Overcoming Organizational Roadblocks
Implementing identity controls often faces resistance. Employees are accustomed to established login routines, and additional layers of security can create friction. However, heightened awareness has shifted attitudes.
“Cybersecurity is no longer abstract. Boards, regulators, customers, and even insurers are demanding stronger identity safeguards.”
Sector-Wide Implications
While financial services remain a core client base, identity hygiene is increasingly critical across healthcare, utilities, and manufacturing.
“In hospitals, compromised credentials can prevent doctors from accessing patient records, delaying procedures and putting lives at risk,” Gurevich noted. “In energy and utilities, attackers target infrastructure with the potential to disrupt national operations. The threat landscape extends far beyond banking.”

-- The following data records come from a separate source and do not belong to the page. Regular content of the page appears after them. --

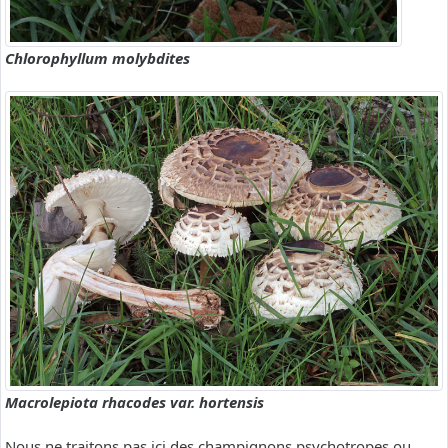
Chlorophyllum molybdites
Macrolepiota rhacodes var. hortensis
Nous ne traitons pas ici des champignons psychotropes ou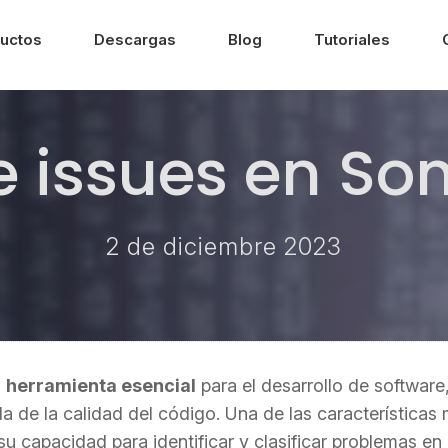
uctos
Descargas
Blog
Tutoriales
e issues en S
2 de diciembre 2023
a
herramienta esencial
para el desarrollo de software
da de la calidad del código. Una de las característica
 capacidad para identificar y clasificar problemas en 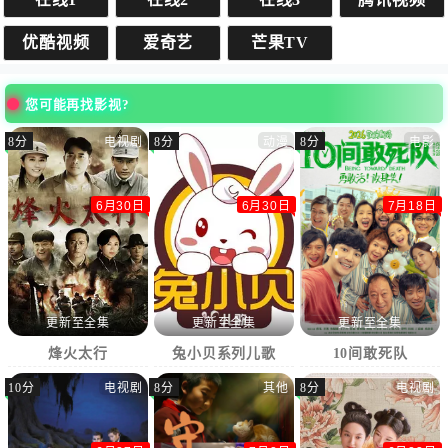
优酷视频
爱奇艺
芒果TV
您可能再找影视?
8分
电视剧
8分
动漫
8分
电影
6月30日
6月30日
7月18日
更新至全集
更新至全集
更新至全集
烽火太行
兔小贝系列儿歌
10间敢死队
10分
电视剧
8分
其他
8分
电视剧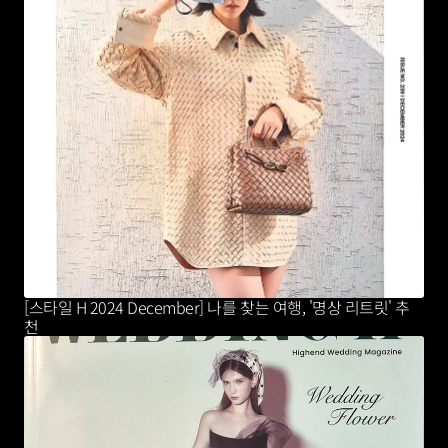
[스타일 H 2024 December] 나를 찾는 여행, '명상 리트릿' 추
천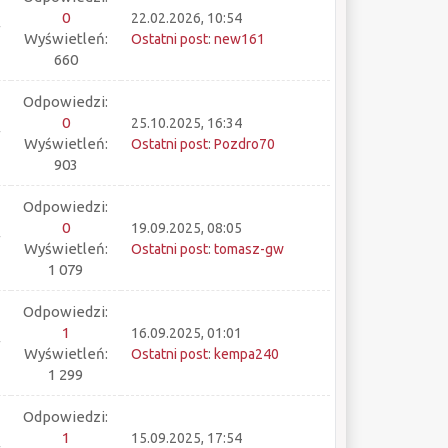
0
22.02.2026, 10:54
Wyświetleń:
Ostatni post
:
new161
660
Odpowiedzi:
0
25.10.2025, 16:34
Wyświetleń:
Ostatni post
:
Pozdro70
903
Odpowiedzi:
0
19.09.2025, 08:05
Wyświetleń:
Ostatni post
:
tomasz-gw
1 079
Odpowiedzi:
1
16.09.2025, 01:01
Wyświetleń:
Ostatni post
:
kempa240
1 299
Odpowiedzi:
1
15.09.2025, 17:54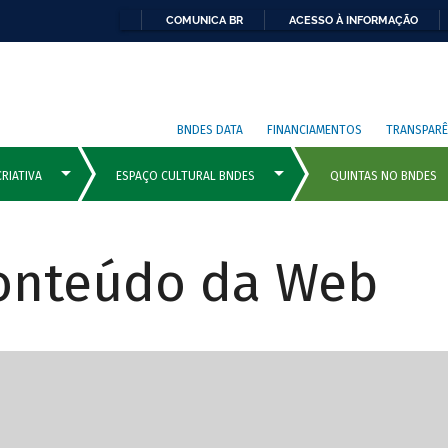
COMUNICA BR
ACESSO À INFORMAÇÃO
BNDES DATA
FINANCIAMENTOS
TRANSPARÊ
Conteúdo da Web
cipais com rola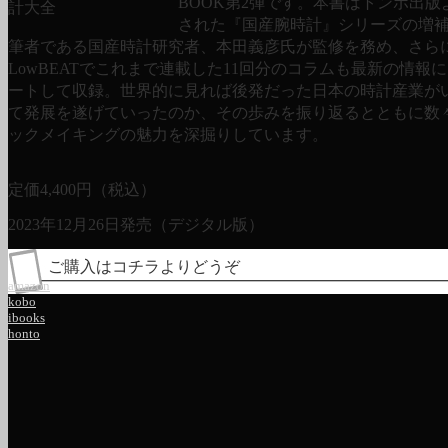
BOOK第2弾です。本書はトンボ出版
された『国産腕時計』シリーズの増
筆者である国産時計研究者、本田義彦氏が監修を務め、さら
LowBEATでこれまで連載した11回分のコラムも最新の情報
ートして収録。世界的に見れば後発だった日本の時計産業が
て発展を遂げていったのか、その歩みを振り返るとともに数
ックメイキングの魅力を深掘りしています。
定価
4,400
円（税込）
2023年12月26日発売（デジタル版）
ご購入はコチラよりどうぞ
amazon
kobo
ibooks
honto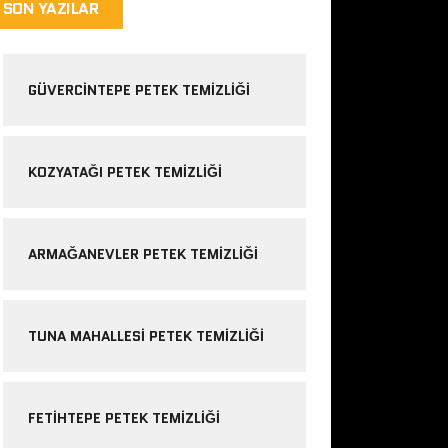
SON YAZILAR
GÜVERCINTEPE PETEK TEMIZLIĞI
KOZYATAĞI PETEK TEMIZLIĞI
ARMAĞANEVLER PETEK TEMIZLIĞI
TUNA MAHALLESI PETEK TEMIZLIĞI
FETIHTEPE PETEK TEMIZLIĞI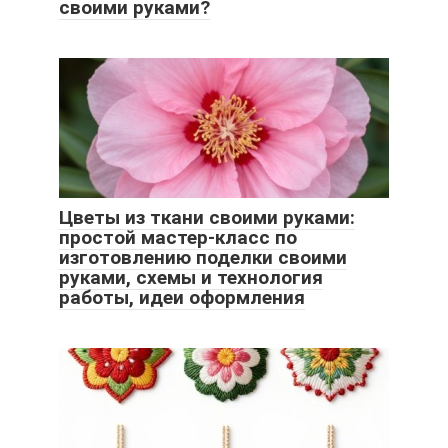
своими руками?
Цветы из ткани своими руками:
простой мастер-класс по
изготовлению поделки своими
руками, схемы и технология
работы, идеи оформления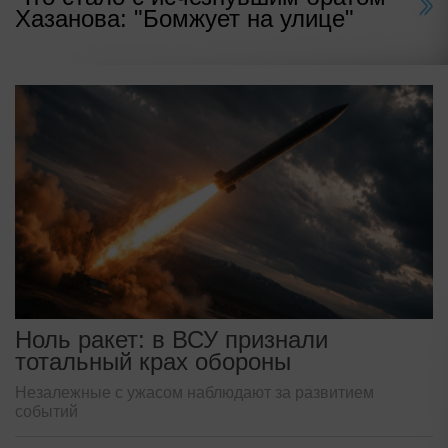
Хазанова: "Бомжует на улице"
Ноль ракет: в ВСУ признали
тотальный крах обороны
Незалежные с ужасом наблюдают за развитием
событий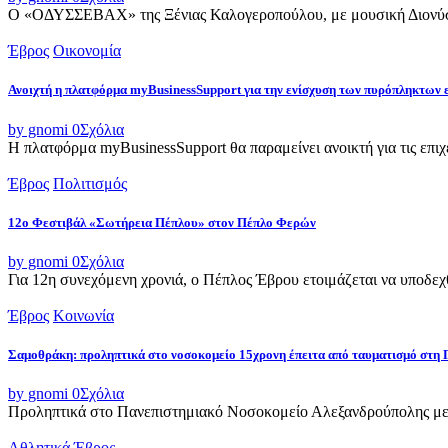
Ο «ΟΔΥΣΣΕΒΑΧ» της Ξένιας Καλογεροπούλου, με μουσική Διονύση 
Έβρος
Οικονομία
Ανοιχτή η πλατφόρμα myBusinessSupport για την ενίσχυση των πυρόπληκτων
by gnomi
0
Σχόλια
Η πλατφόρμα myBusinessSupport θα παραμείνει ανοικτή για τις επιχει
Έβρος
Πολιτισμός
12ο Φεστιβάλ «Σωτήρεια Πέπλου» στον Πέπλο Φερών
by gnomi
0
Σχόλια
Για 12η συνεχόμενη χρονιά, ο Πέπλος Έβρου ετοιμάζεται να υποδεχθ
Έβρος
Κοινωνία
Σαμοθράκη: προληπτικά στο νοσοκομείο 15χρονη έπειτα από ταυματισμό στη 
by gnomi
0
Σχόλια
Προληπτικά στο Πανεπιστημιακό Νοσοκομείο Αλεξανδρούπολης μετ
Αθλητικά
Έβρος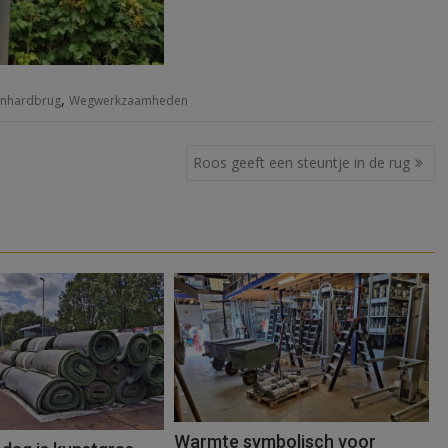
,
rnhardbrug
Wegwerkzaamheden
Roos geeft een steuntje in de rug
Warmte symbolisch voor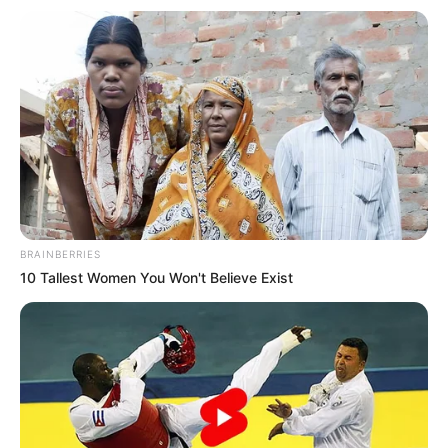
BRAINBERRIES
10 Tallest Women You Won't Believe Exist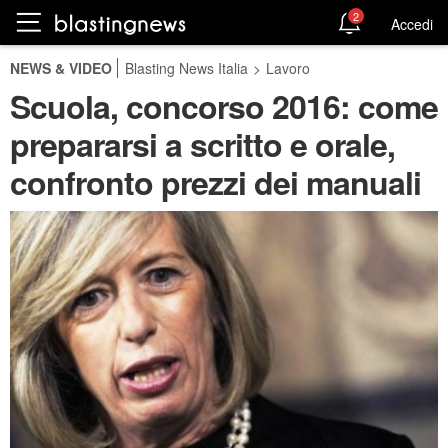
2
Accedi
NEWS & VIDEO
Blasting News Italia
>
Lavoro
Scuola, concorso 2016: come
prepararsi a scritto e orale,
confronto prezzi dei manuali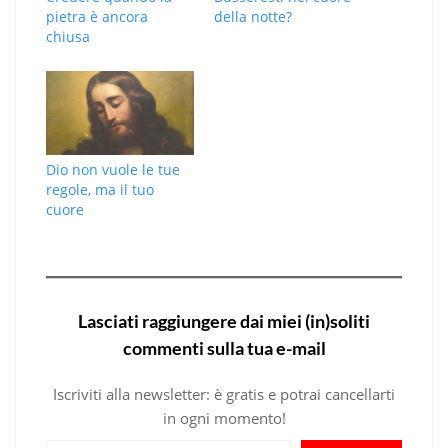
pietra è ancora
della notte?
chiusa
Dio non vuole le tue
regole, ma il tuo
cuore
Lasciati raggiungere dai miei (in)soliti
commenti sulla tua e-mail
Iscriviti alla newsletter: è gratis e potrai cancellarti
in ogni momento!
Digita la tua e-mail...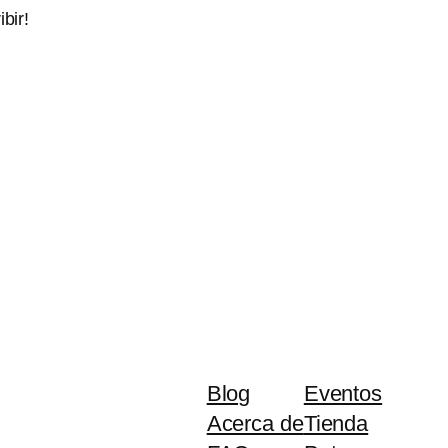
bir!
Blog
Eventos
Acerca de
Tienda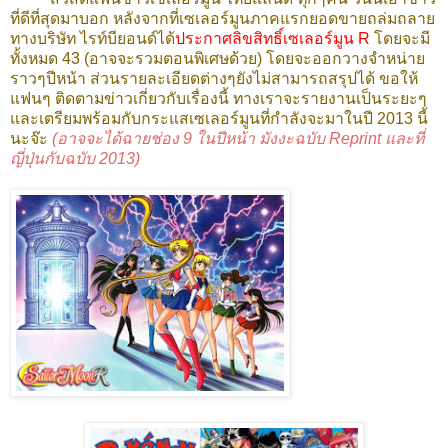
ที่ดีที่สุดมาบอก หลังจากที่เซเลอร์มูนภาคแรกยอดขายถล่มถลาย
ทางบริษัท ไรท์บียอนด์ได้
ประกาศลิขสิทธิ์เซเลอร์มูน R
โดยจะมี
ทั้งหมด 43 (อาจจะรวมตอนพิเศษด้วย) โดยจะออกวางจำหน่าย
ราวๆปีหน้า ส่วนรายละเอียดต่างๆยังไม่สามารถสรุปได้ ขอให้
แฟนๆ ติดตามข่าวเกี่ยวกับเรื่องนี้ ทางเราจะรายงานเป็นระยะๆ
และเตรียมพร้อมกับกระแสเซเลอร์มูนที่กำลังจะมาในปี 2013 นี้
นะจ๊ะ
(อาจจะได้ฉายช่อง 9 ในปีหน้า มังงะฉบับ Reprint และที่
ญี่ปุ่นกับฉบับ 2013)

Automation, AI, and the Next Frontier
Artificial intelligence is rapidly reshaping identity management. Non-human “agents” are executing business tasks, inheriting entitlements, and creating new vulnerabilities. Gurevich views this as both a challenge and an opportunity.
“The future of cybersecurity is inseparable from AI security.”
SPHERE’s roadmap reflects this shift, with capabilities designed to manage both human and non-human identities in hybrid and cloud-native environments.
Leadership and Industry Culture
As one of the few women founders in cybersecurity, Gurevich has observed cultural changes within corporate America. “Fifteen years ago, I was often the only woman in the room. Today, I see balanced teams in client meetings, which is encouraging,” she said.
Yet disparities remain in entrepreneurship and funding. Gurevich encourages women to enter the field without hesitation: “You don’t need to have every credential before starting. Innovation requires stepping into the unknown—and women bring a perspective that is invaluable to building resilient companies.”
Preparing for the Future
The rise of machine identities, AI-driven processes, and increasingly complex regulatory landscapes ensures that identity hygiene will remain central to enterprise risk management.
“Companies that treat identity hygiene as an ongoing discipline—not a one-time project—will be best positioned to protect their future.”